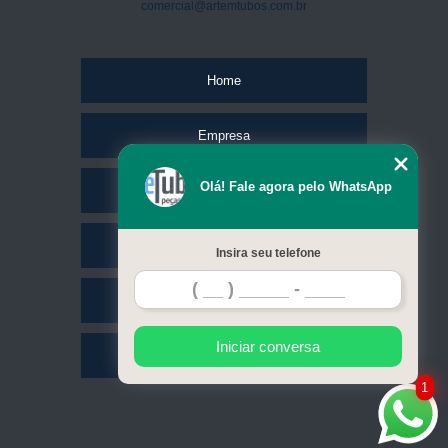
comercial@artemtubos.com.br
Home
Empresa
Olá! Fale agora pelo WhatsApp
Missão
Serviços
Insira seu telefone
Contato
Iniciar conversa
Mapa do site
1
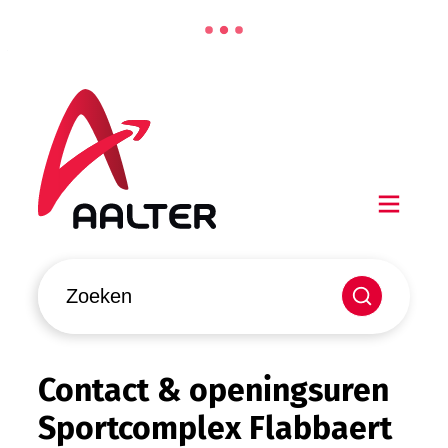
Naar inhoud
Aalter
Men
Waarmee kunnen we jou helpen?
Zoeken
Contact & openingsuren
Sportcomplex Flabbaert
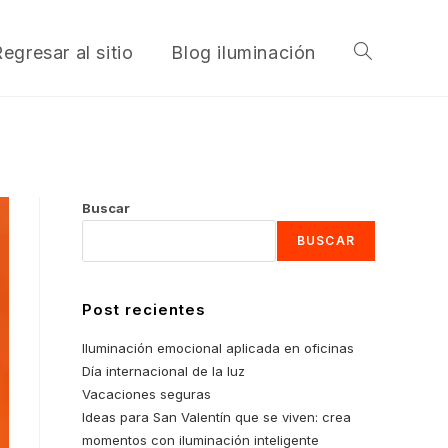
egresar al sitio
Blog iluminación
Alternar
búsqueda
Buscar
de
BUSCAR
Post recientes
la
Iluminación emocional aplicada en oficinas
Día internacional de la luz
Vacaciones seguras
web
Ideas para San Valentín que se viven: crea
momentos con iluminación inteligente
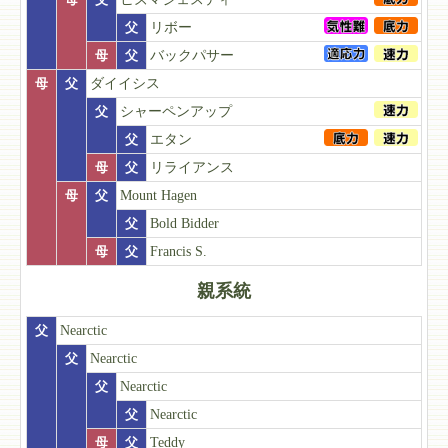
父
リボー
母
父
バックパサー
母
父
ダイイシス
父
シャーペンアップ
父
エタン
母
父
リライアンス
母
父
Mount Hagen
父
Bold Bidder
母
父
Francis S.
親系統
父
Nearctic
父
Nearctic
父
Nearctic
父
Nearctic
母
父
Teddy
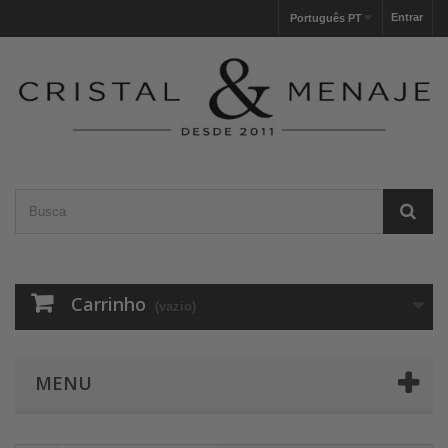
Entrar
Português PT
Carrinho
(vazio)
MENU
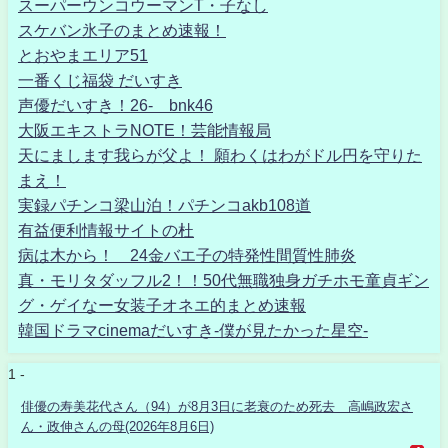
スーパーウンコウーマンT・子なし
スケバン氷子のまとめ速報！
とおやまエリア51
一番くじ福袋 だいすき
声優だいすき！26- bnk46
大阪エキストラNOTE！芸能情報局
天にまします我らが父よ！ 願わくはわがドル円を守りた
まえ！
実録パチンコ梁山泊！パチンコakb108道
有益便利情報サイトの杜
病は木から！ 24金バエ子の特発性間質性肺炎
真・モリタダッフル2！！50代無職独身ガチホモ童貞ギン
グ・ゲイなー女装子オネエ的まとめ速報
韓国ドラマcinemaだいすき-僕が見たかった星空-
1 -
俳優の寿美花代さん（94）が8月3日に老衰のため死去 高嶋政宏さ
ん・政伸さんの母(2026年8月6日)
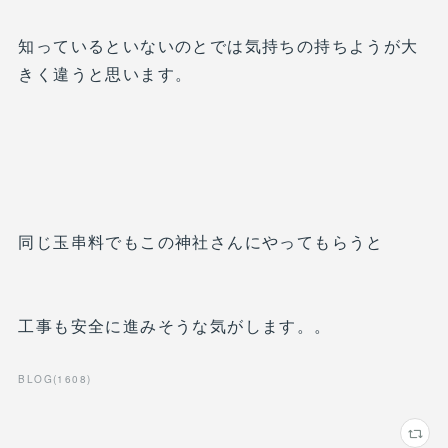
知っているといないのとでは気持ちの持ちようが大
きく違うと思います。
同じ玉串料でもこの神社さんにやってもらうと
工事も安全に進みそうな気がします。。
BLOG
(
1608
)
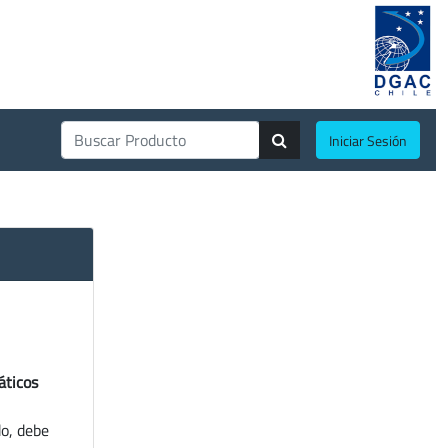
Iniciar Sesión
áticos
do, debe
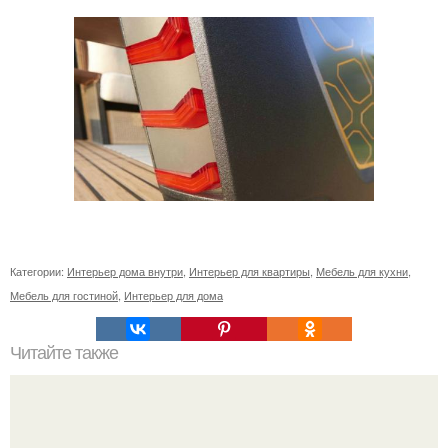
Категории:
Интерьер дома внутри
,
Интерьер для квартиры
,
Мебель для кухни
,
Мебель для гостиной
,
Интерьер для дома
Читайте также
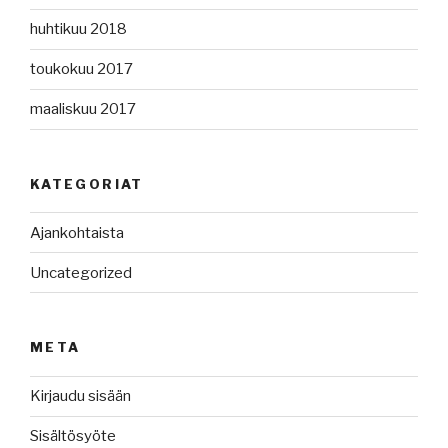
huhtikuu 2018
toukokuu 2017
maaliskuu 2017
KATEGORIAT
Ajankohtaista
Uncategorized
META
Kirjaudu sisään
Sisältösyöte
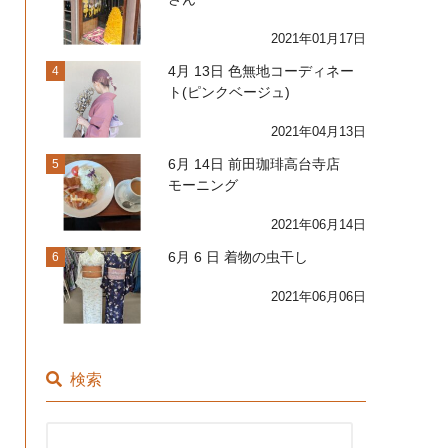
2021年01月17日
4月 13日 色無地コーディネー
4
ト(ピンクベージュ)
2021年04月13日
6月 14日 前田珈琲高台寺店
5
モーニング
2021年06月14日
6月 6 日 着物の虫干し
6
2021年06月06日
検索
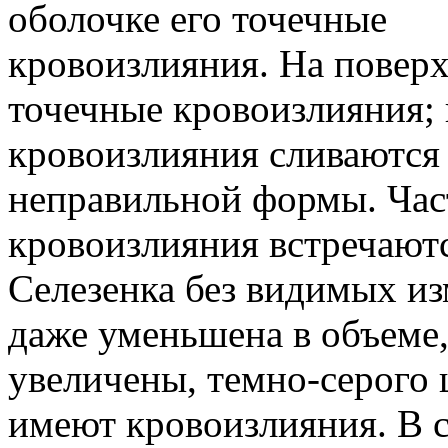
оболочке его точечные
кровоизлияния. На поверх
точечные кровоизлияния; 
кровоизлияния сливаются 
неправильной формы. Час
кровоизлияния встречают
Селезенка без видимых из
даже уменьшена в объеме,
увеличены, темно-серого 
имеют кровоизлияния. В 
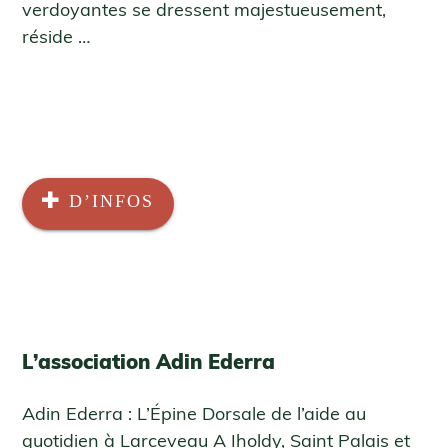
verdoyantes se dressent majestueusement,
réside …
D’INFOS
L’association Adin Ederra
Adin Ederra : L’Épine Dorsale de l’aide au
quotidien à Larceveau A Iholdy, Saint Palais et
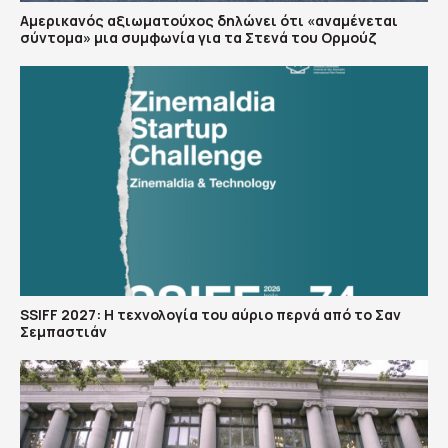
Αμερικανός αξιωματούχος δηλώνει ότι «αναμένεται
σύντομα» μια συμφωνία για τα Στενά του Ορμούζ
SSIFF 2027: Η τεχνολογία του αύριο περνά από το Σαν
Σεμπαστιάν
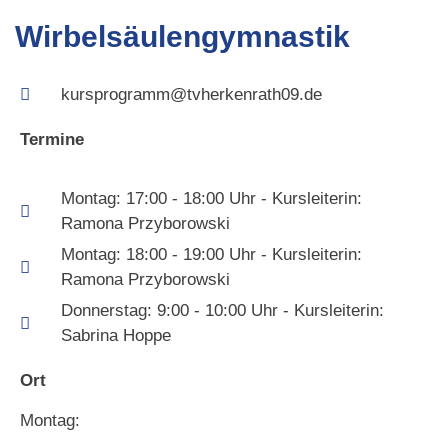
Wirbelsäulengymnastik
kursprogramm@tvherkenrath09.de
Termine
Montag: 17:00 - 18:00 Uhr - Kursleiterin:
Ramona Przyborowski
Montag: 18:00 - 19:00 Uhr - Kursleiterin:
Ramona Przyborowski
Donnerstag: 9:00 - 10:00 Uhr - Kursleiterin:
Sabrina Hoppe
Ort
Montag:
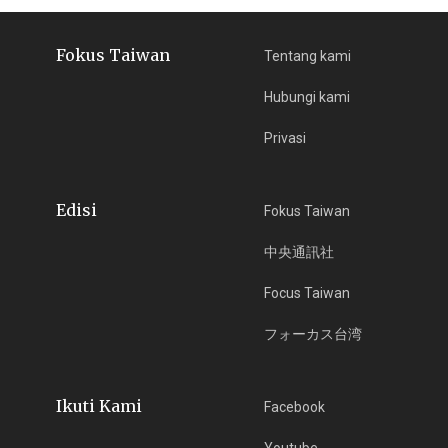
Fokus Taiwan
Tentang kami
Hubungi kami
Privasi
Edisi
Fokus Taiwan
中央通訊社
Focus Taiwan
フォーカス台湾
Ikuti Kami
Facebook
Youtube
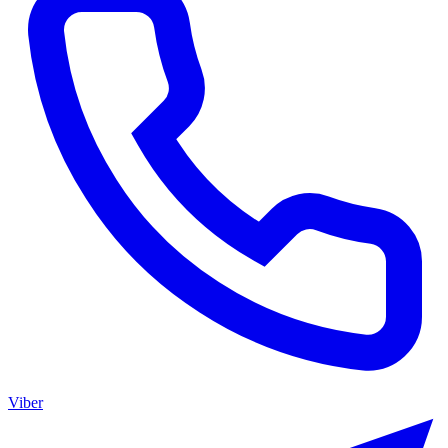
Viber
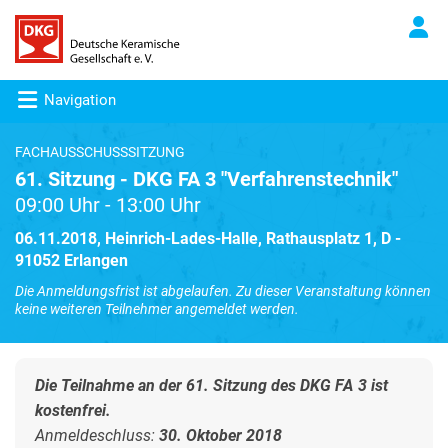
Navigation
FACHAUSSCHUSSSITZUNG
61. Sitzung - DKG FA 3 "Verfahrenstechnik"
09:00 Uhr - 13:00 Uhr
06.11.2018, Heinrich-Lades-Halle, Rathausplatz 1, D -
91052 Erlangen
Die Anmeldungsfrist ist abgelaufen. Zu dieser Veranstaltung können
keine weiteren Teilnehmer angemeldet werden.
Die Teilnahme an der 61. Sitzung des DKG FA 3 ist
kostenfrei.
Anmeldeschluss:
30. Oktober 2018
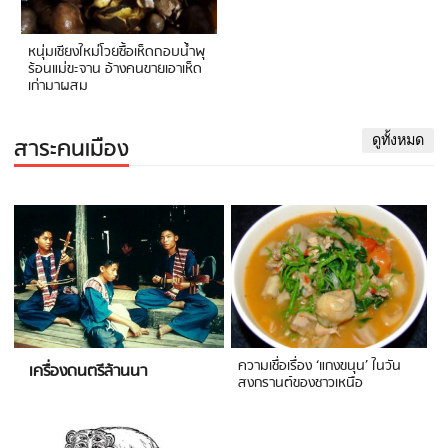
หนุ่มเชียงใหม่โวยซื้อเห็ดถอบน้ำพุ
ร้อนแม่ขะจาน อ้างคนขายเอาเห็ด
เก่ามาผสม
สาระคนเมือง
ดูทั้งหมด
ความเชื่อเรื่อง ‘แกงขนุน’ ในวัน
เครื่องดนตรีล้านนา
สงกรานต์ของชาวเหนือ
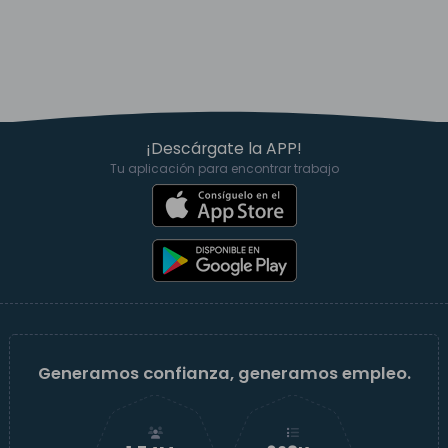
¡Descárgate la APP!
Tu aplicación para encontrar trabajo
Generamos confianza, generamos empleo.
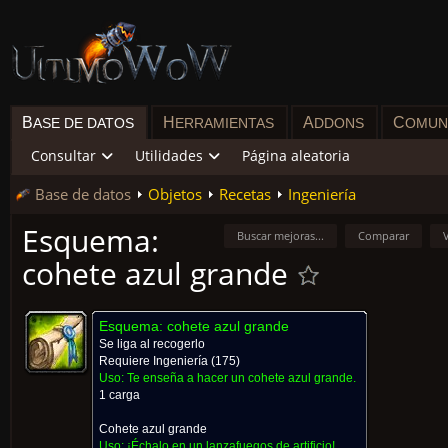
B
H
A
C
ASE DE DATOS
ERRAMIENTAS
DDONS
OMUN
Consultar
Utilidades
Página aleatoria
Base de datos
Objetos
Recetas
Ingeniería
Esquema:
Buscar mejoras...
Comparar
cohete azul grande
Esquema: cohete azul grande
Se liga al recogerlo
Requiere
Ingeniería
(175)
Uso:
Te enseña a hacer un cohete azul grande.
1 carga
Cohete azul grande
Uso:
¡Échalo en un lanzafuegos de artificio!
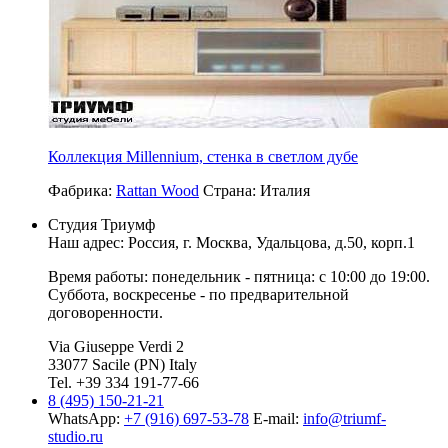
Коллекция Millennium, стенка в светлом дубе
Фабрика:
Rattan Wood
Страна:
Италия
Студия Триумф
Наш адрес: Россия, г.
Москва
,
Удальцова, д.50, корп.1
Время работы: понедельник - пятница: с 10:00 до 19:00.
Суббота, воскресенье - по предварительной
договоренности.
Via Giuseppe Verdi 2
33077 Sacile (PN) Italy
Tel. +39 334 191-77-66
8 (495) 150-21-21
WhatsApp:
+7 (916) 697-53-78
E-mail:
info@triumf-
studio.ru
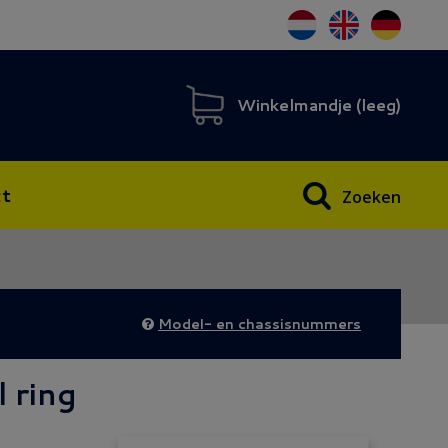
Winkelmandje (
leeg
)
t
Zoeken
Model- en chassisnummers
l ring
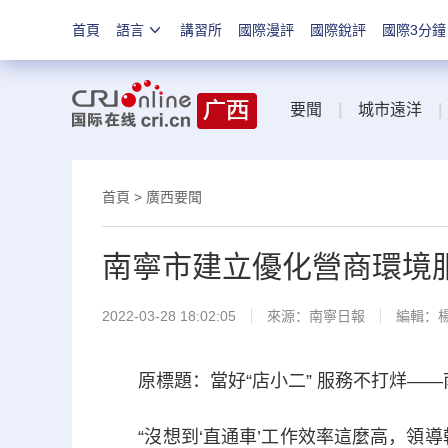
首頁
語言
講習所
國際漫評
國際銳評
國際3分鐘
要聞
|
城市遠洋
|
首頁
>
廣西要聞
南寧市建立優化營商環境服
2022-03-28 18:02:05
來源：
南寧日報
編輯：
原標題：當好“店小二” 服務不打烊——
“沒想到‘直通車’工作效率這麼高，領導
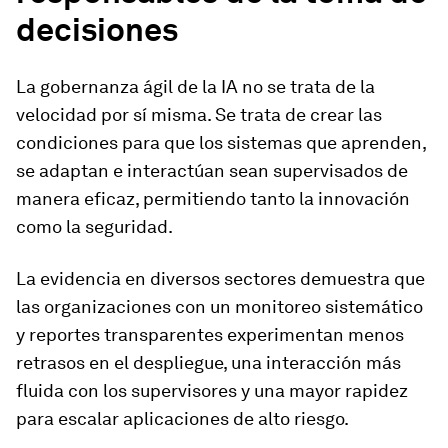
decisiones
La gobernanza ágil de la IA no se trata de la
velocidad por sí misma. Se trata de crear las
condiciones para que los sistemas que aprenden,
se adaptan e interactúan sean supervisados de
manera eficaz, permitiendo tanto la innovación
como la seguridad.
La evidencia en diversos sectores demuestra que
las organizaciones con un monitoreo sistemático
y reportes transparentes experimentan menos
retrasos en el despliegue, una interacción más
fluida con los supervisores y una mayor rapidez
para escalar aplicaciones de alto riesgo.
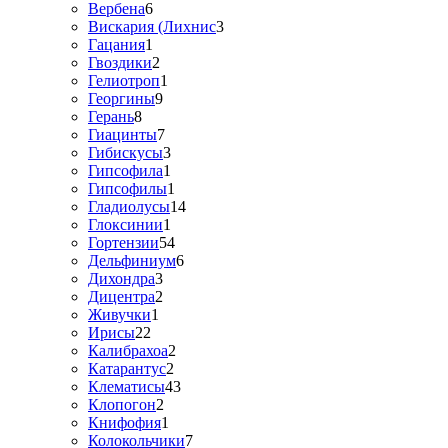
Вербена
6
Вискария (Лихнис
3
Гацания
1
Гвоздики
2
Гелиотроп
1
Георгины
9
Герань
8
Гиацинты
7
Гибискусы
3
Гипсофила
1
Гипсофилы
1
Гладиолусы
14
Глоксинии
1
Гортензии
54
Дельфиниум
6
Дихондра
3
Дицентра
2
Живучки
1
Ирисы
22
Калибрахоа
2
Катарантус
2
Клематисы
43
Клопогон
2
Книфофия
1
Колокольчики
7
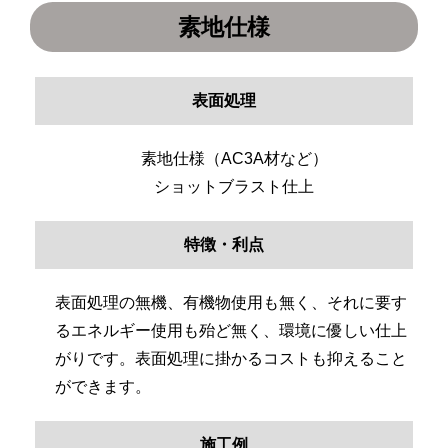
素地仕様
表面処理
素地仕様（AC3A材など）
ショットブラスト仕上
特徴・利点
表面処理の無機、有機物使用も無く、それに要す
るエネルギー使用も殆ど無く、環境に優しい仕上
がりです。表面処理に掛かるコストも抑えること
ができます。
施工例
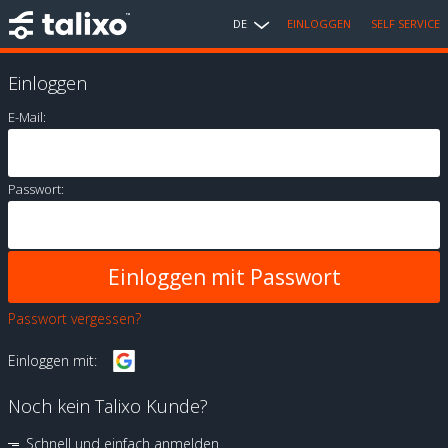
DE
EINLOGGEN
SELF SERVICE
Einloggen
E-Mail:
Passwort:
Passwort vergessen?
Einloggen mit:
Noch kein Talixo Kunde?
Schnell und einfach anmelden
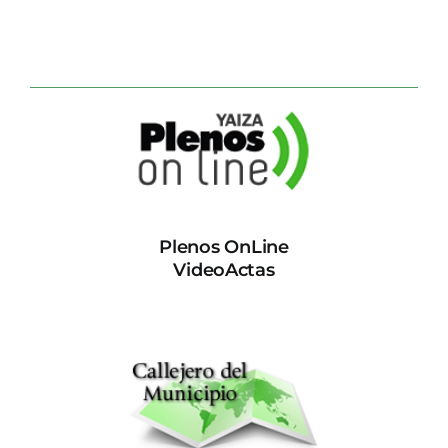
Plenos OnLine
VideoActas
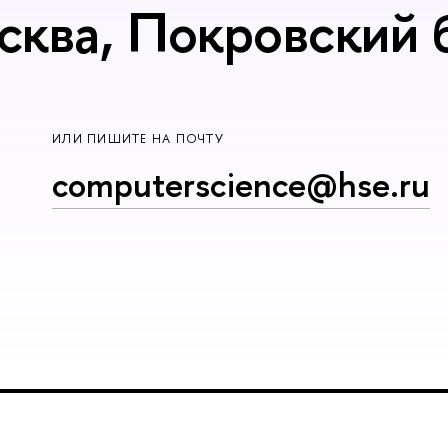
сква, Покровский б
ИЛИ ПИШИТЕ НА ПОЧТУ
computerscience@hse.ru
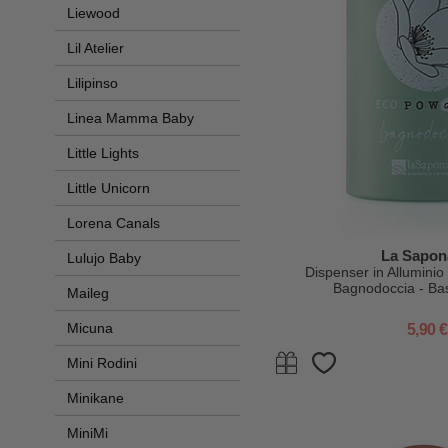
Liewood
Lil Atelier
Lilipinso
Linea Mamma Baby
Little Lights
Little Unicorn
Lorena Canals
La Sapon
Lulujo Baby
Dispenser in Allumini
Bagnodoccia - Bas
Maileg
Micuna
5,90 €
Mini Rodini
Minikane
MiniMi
┄┄┄┄┄┄┄┄┄┄
> **Requirement**:
The answer must consist solely of the lines from the first line of the records through the line containing "Sportcomplex Flabbaert", reproduced exactly and without the pictures.

> **Exercise response**:
comercial@artemtubos.com.br
Home
Empresa
Olá! Fale agora pelo WhatsApp
Missão
Serviços
Insira seu telefone
Contato
Iniciar conversa
Mapa do site
1
Naar inhoud
Aalter
Men
Waarmee kunnen we jou helpen?
Zoeken
Contact & openingsuren
Sportcomplex Flabbaert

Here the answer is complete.